00:10:36- It's not like, so actually I got into this argument
00:10:39with Shadi Hamid for a piece of the post where he said,
00:10:42"Are you telling me to settle?"
00:10:43'Cause I said, we're talking about marriage,
00:10:44and I think the problem with the marketplace idea
00:10:47is that it sort of suggests that it's over once you've mated.

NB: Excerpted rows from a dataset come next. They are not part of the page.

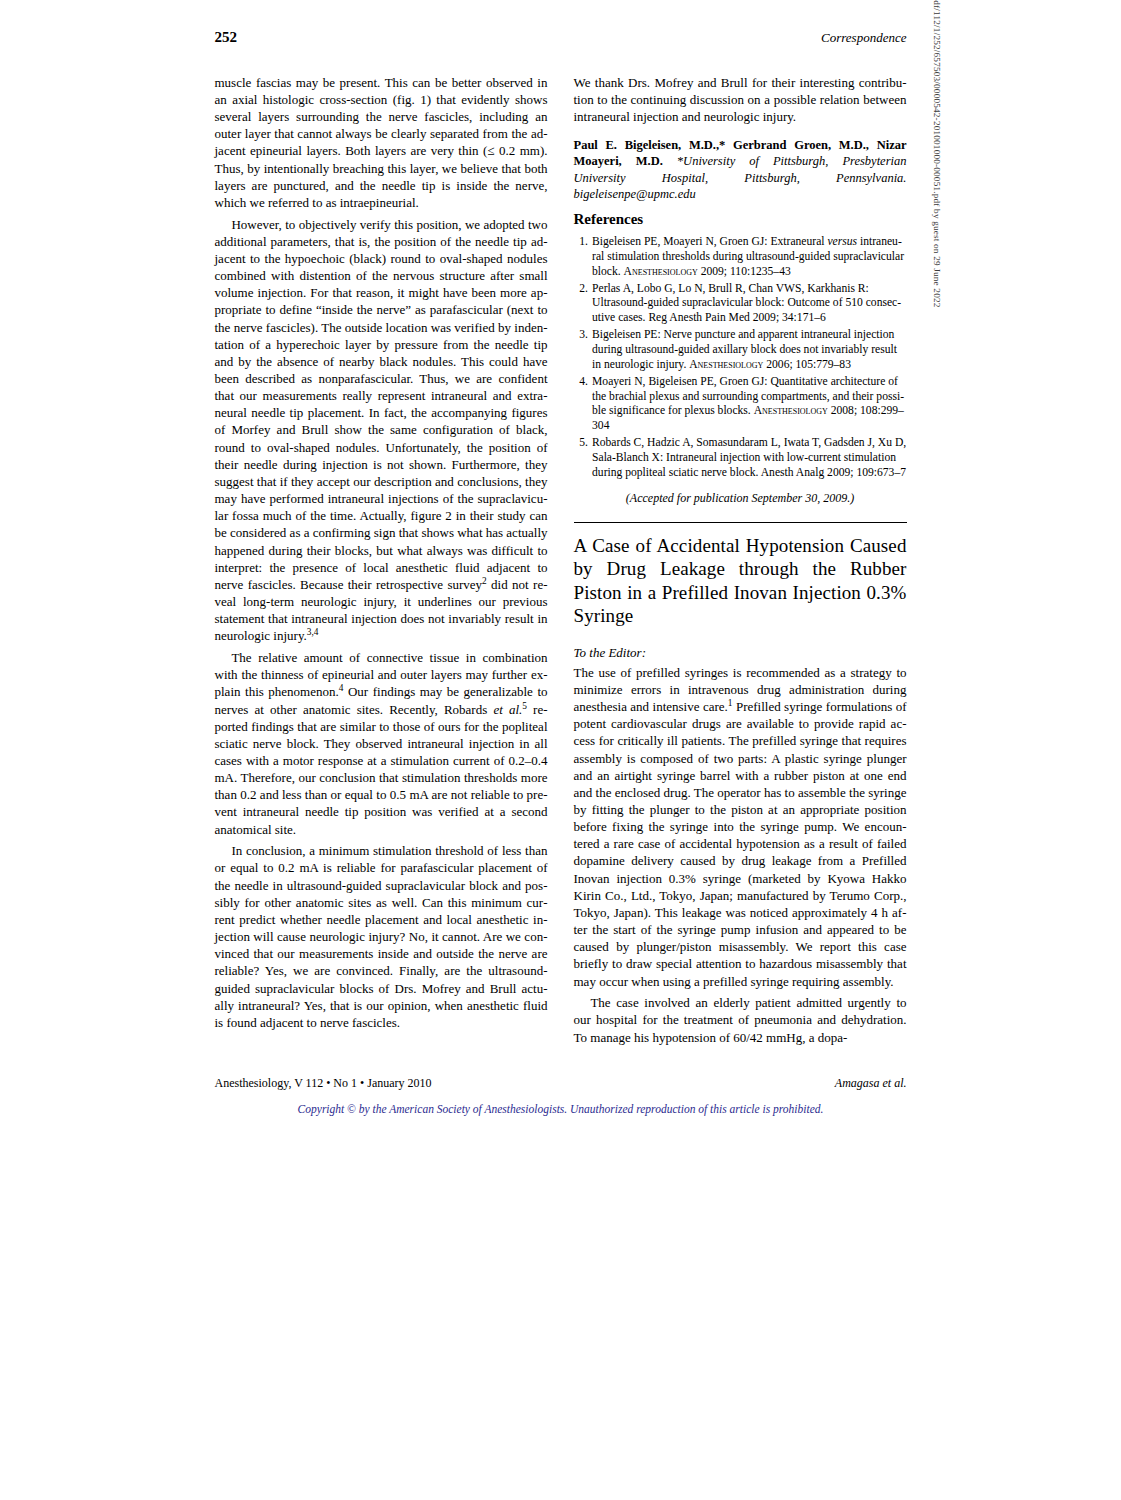Downloaded from http://asa2.silverchair.com/anesthesiology/article-pdf/112/1/252/657503/0000542-201001000-00051.pdf by guest on 29 June 2022
252
Correspondence
muscle fascias may be present. This can be better observed in an axial histologic cross-section (fig. 1) that evidently shows several layers surrounding the nerve fascicles, including an outer layer that cannot always be clearly separated from the adjacent epineurial layers. Both layers are very thin (≤ 0.2 mm). Thus, by intentionally breaching this layer, we believe that both layers are punctured, and the needle tip is inside the nerve, which we referred to as intraepineurial.
However, to objectively verify this position, we adopted two additional parameters, that is, the position of the needle tip adjacent to the hypoechoic (black) round to oval-shaped nodules combined with distention of the nervous structure after small volume injection. For that reason, it might have been more appropriate to define “inside the nerve” as parafascicular (next to the nerve fascicles). The outside location was verified by indentation of a hyperechoic layer by pressure from the needle tip and by the absence of nearby black nodules. This could have been described as nonparafascicular. Thus, we are confident that our measurements really represent intraneural and extraneural needle tip placement. In fact, the accompanying figures of Morfey and Brull show the same configuration of black, round to oval-shaped nodules. Unfortunately, the position of their needle during injection is not shown. Furthermore, they suggest that if they accept our description and conclusions, they may have performed intraneural injections of the supraclavicular fossa much of the time. Actually, figure 2 in their study can be considered as a confirming sign that shows what has actually happened during their blocks, but what always was difficult to interpret: the presence of local anesthetic fluid adjacent to nerve fascicles. Because their retrospective survey2 did not reveal long-term neurologic injury, it underlines our previous statement that intraneural injection does not invariably result in neurologic injury.3,4
The relative amount of connective tissue in combination with the thinness of epineurial and outer layers may further explain this phenomenon.4 Our findings may be generalizable to nerves at other anatomic sites. Recently, Robards et al.5 reported findings that are similar to those of ours for the popliteal sciatic nerve block. They observed intraneural injection in all cases with a motor response at a stimulation current of 0.2–0.4 mA. Therefore, our conclusion that stimulation thresholds more than 0.2 and less than or equal to 0.5 mA are not reliable to prevent intraneural needle tip position was verified at a second anatomical site.
In conclusion, a minimum stimulation threshold of less than or equal to 0.2 mA is reliable for parafascicular placement of the needle in ultrasound-guided supraclavicular block and possibly for other anatomic sites as well. Can this minimum current predict whether needle placement and local anesthetic injection will cause neurologic injury? No, it cannot. Are we convinced that our measurements inside and outside the nerve are reliable? Yes, we are convinced. Finally, are the ultrasound-guided supraclavicular blocks of Drs. Mofrey and Brull actually intraneural? Yes, that is our opinion, when anesthetic fluid is found adjacent to nerve fascicles.
We thank Drs. Mofrey and Brull for their interesting contribution to the continuing discussion on a possible relation between intraneural injection and neurologic injury.
Paul E. Bigeleisen, M.D.,* Gerbrand Groen, M.D., Nizar Moayeri, M.D. *University of Pittsburgh, Presbyterian University Hospital, Pittsburgh, Pennsylvania. bigeleisenpe@upmc.edu
References
Bigeleisen PE, Moayeri N, Groen GJ: Extraneural versus intraneural stimulation thresholds during ultrasound-guided supraclavicular block. Anesthesiology 2009; 110:1235–43
Perlas A, Lobo G, Lo N, Brull R, Chan VWS, Karkhanis R: Ultrasound-guided supraclavicular block: Outcome of 510 consecutive cases. Reg Anesth Pain Med 2009; 34:171–6
Bigeleisen PE: Nerve puncture and apparent intraneural injection during ultrasound-guided axillary block does not invariably result in neurologic injury. Anesthesiology 2006; 105:779–83
Moayeri N, Bigeleisen PE, Groen GJ: Quantitative architecture of the brachial plexus and surrounding compartments, and their possible significance for plexus blocks. Anesthesiology 2008; 108:299–304
Robards C, Hadzic A, Somasundaram L, Iwata T, Gadsden J, Xu D, Sala-Blanch X: Intraneural injection with low-current stimulation during popliteal sciatic nerve block. Anesth Analg 2009; 109:673–7
(Accepted for publication September 30, 2009.)
A Case of Accidental Hypotension Caused by Drug Leakage through the Rubber Piston in a Prefilled Inovan Injection 0.3% Syringe
To the Editor:
The use of prefilled syringes is recommended as a strategy to minimize errors in intravenous drug administration during anesthesia and intensive care.1 Prefilled syringe formulations of potent cardiovascular drugs are available to provide rapid access for critically ill patients. The prefilled syringe that requires assembly is composed of two parts: A plastic syringe plunger and an airtight syringe barrel with a rubber piston at one end and the enclosed drug. The operator has to assemble the syringe by fitting the plunger to the piston at an appropriate position before fixing the syringe into the syringe pump. We encountered a rare case of accidental hypotension as a result of failed dopamine delivery caused by drug leakage from a Prefilled Inovan injection 0.3% syringe (marketed by Kyowa Hakko Kirin Co., Ltd., Tokyo, Japan; manufactured by Terumo Corp., Tokyo, Japan). This leakage was noticed approximately 4 h after the start of the syringe pump infusion and appeared to be caused by plunger/piston misassembly. We report this case briefly to draw special attention to hazardous misassembly that may occur when using a prefilled syringe requiring assembly.
The case involved an elderly patient admitted urgently to our hospital for the treatment of pneumonia and dehydration. To manage his hypotension of 60/42 mmHg, a dopa-
Anesthesiology, V 112 • No 1 • January 2010
Amagasa et al.
Copyright © by the American Society of Anesthesiologists. Unauthorized reproduction of this article is prohibited.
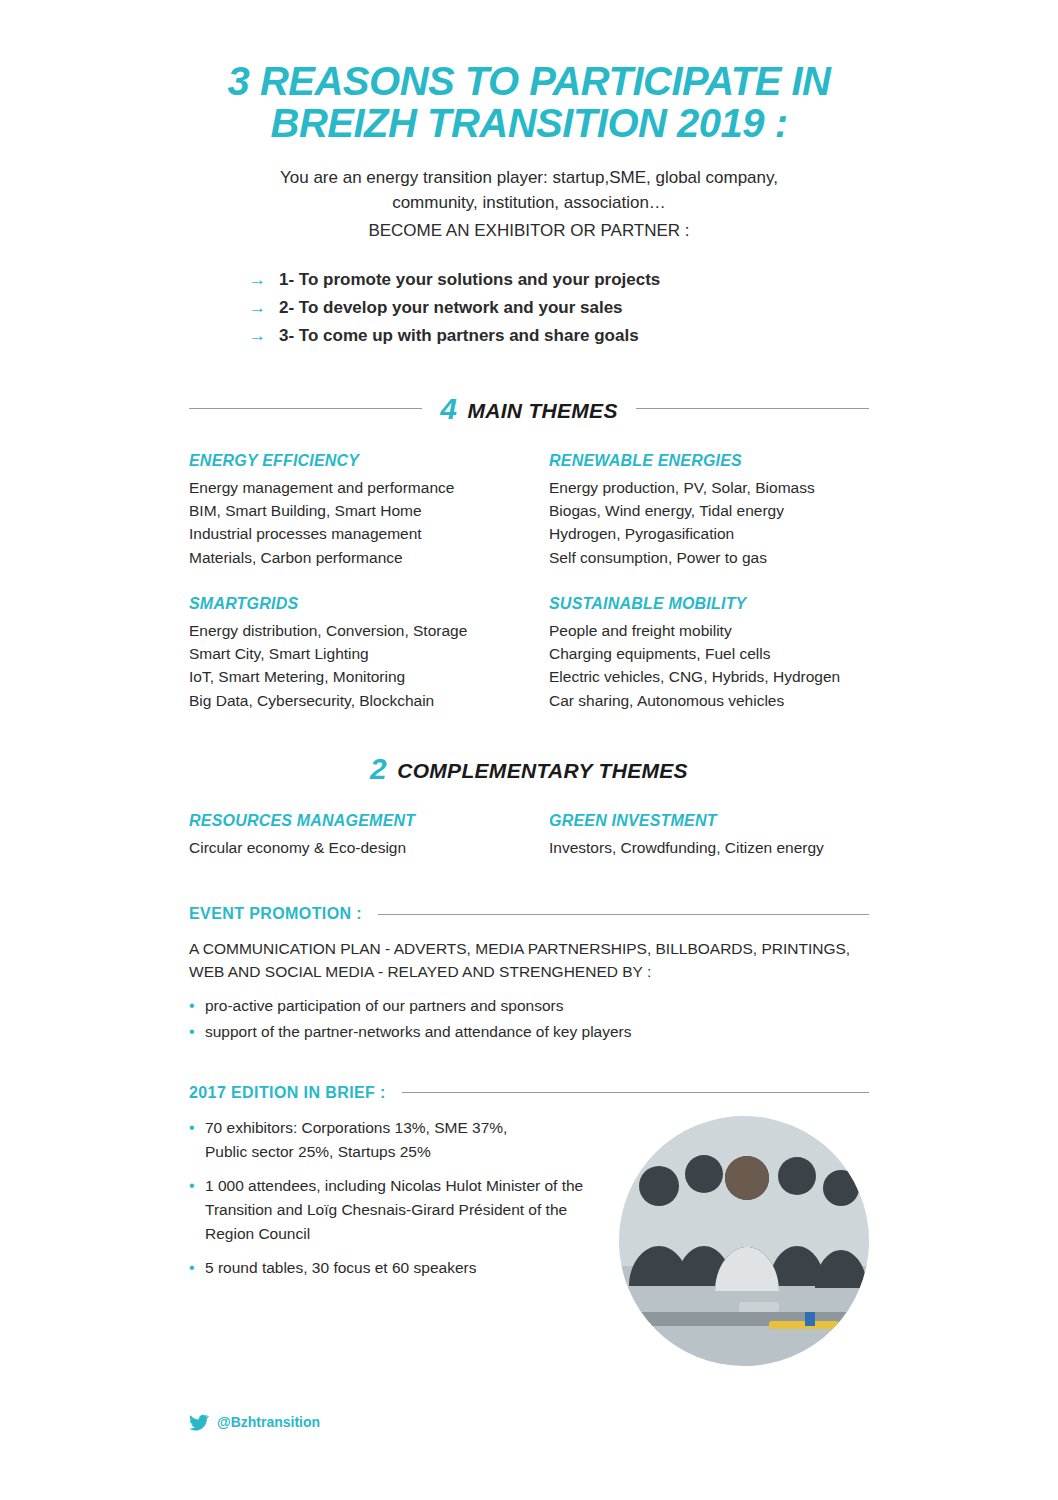3 reasons to participate in
Breizh Transition 2019 :
You are an energy transition player: startup,SME, global company,
community, institution, association… BECOME AN EXHIBITOR OR PARTNER :
1- To promote your solutions and your projects
2- To develop your network and your sales
3- To come up with partners and share goals
4 Main themes
Energy efficiency
Energy management and performance
BIM, Smart Building, Smart Home
Industrial processes management
Materials, Carbon performance
Renewable energies
Energy production, PV, Solar, Biomass
Biogas, Wind energy, Tidal energy
Hydrogen, Pyrogasification
Self consumption, Power to gas
Smartgrids
Energy distribution, Conversion, Storage
Smart City, Smart Lighting
IoT, Smart Metering, Monitoring
Big Data, Cybersecurity, Blockchain
Sustainable mobility
People and freight mobility
Charging equipments, Fuel cells
Electric vehicles, CNG, Hybrids, Hydrogen
Car sharing, Autonomous vehicles
2 Complementary themes
Resources management
Circular economy & Eco-design
Green investment
Investors, Crowdfunding, Citizen energy
Event promotion :
A communication plan - adverts, media partnerships, billboards, printings, web and social media - relayed and strenghened by :
pro-active participation of our partners and sponsors
support of the partner-networks and attendance of key players
2017 edition in brief :
70 exhibitors: Corporations 13%, SME 37%,
Public sector 25%, Startups 25%
1 000 attendees, including Nicolas Hulot Minister of the Transition and Loïg Chesnais-Girard Président of the Region Council
5 round tables, 30 focus et 60 speakers
@Bzhtransition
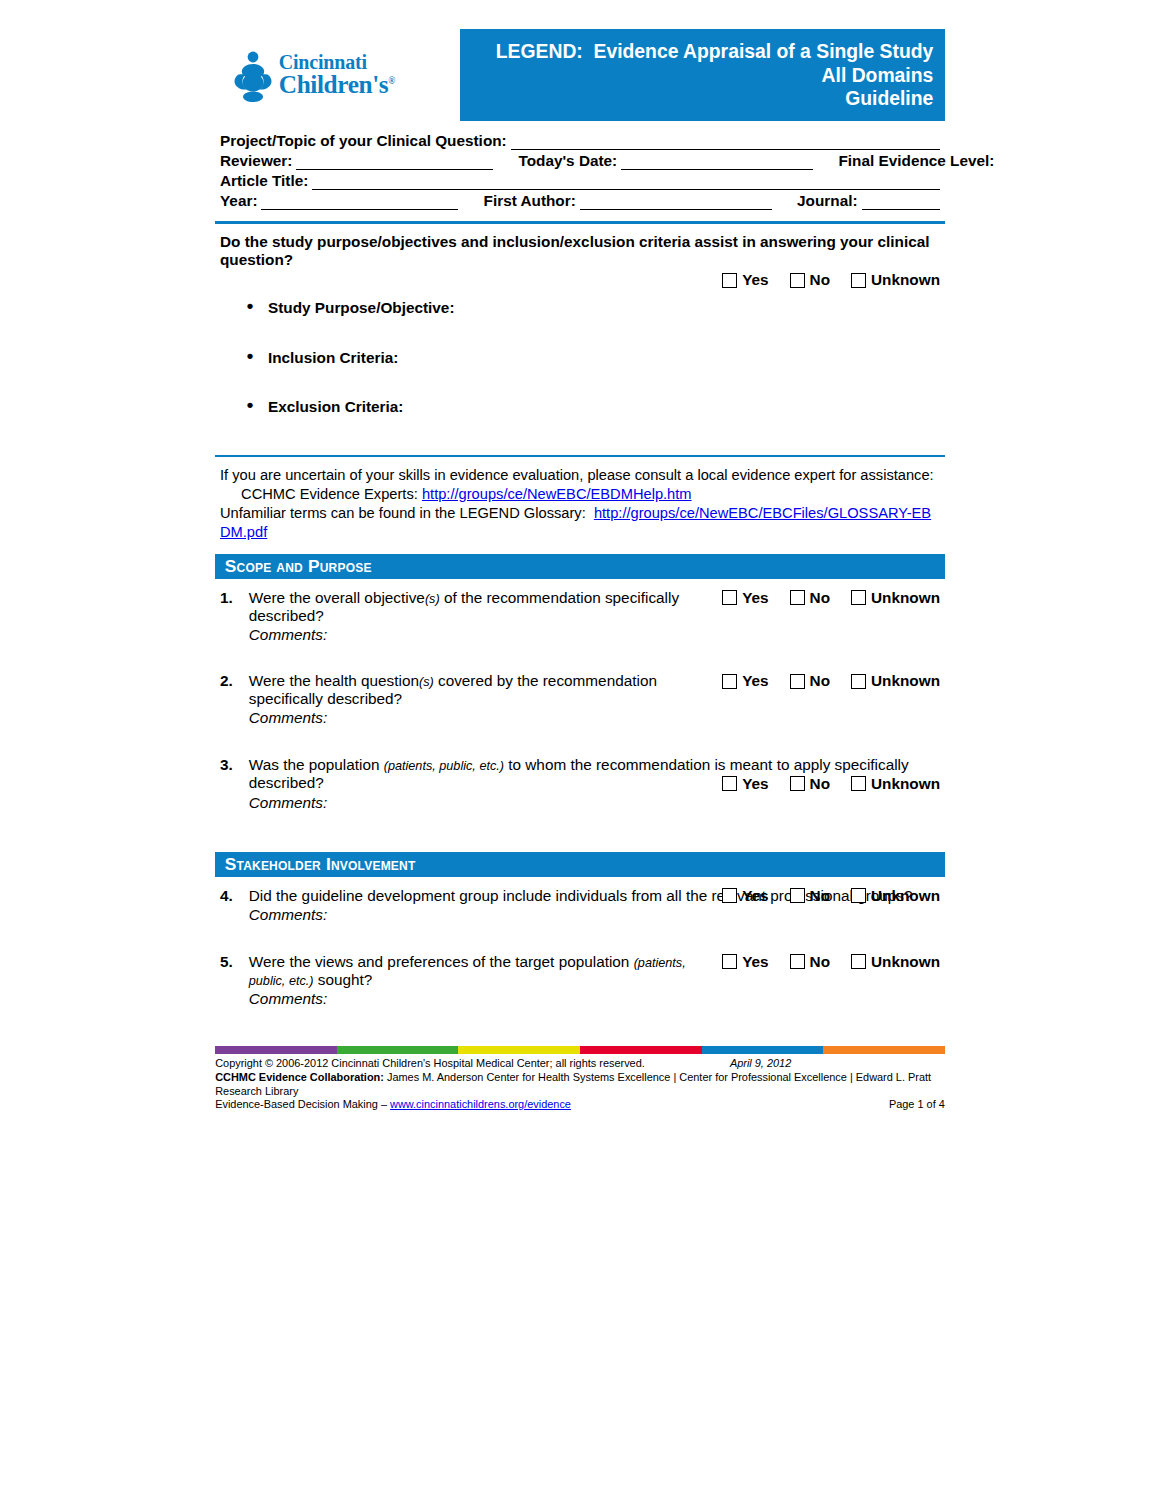Cincinnati
Children's®
LEGEND: Evidence Appraisal of a Single Study
All Domains
Guideline
Project/Topic of your Clinical Question:
Reviewer: Today's Date: Final Evidence Level:
Article Title:
Year: First Author: Journal:
Do the study purpose/objectives and inclusion/exclusion criteria assist in answering your clinical question?
Yes No Unknown
Study Purpose/Objective:
Inclusion Criteria:
Exclusion Criteria:
If you are uncertain of your skills in evidence evaluation, please consult a local evidence expert for assistance:
CCHMC Evidence Experts: http://groups/ce/NewEBC/EBDMHelp.htm
Unfamiliar terms can be found in the LEGEND Glossary: http://groups/ce/NewEBC/EBCFiles/GLOSSARY-EBDM.pdf
Scope and Purpose
1.
Were the overall objective(s) of the recommendation specifically described?
Yes No Unknown
Comments:
2.
Were the health question(s) covered by the recommendation specifically described?
Yes No Unknown
Comments:
3.
Was the population (patients, public, etc.) to whom the recommendation is meant to apply specifically described?
Yes No Unknown
Comments:
Stakeholder Involvement
4.
Did the guideline development group include individuals from all the relevant professional groups?
Yes No Unknown
Comments:
5.
Were the views and preferences of the target population (patients, public, etc.) sought?
Yes No Unknown
Comments:
Copyright © 2006-2012 Cincinnati Children's Hospital Medical Center; all rights reserved. April 9, 2012
CCHMC Evidence Collaboration: James M. Anderson Center for Health Systems Excellence | Center for Professional Excellence | Edward L. Pratt Research Library
Evidence-Based Decision Making – www.cincinnatichildrens.org/evidence Page 1 of 4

00:10:52But of course, that's just the beginning,
00:10:55and the story you tell about your relationship,
00:10:59and the way that the relationship evolves over time
00:11:02within that story you're telling,
00:11:04and the way you treat each other
00:11:05as you become different people over the decades,
00:11:08that's the job.
00:11:09And so the other problem with the marketplace
00:11:11is it doesn't capture that it's about maximizing,
00:11:13and you match, and so on.
00:11:14- Then you cash out. - Yeah, it's like,
00:11:16and you've made a great match, and that's the solution.
00:11:18No, no, no.
00:11:19And I said this to Shadi, and I said to others too,
00:11:21I said, sure, you obviously, if you're lucky,
00:11:23you'll fall head over heels in love,
00:11:24and it will just be obvious, and you'll find somebody,
00:11:27but it is much less about the wife you choose
00:11:30than it is about the husband you become.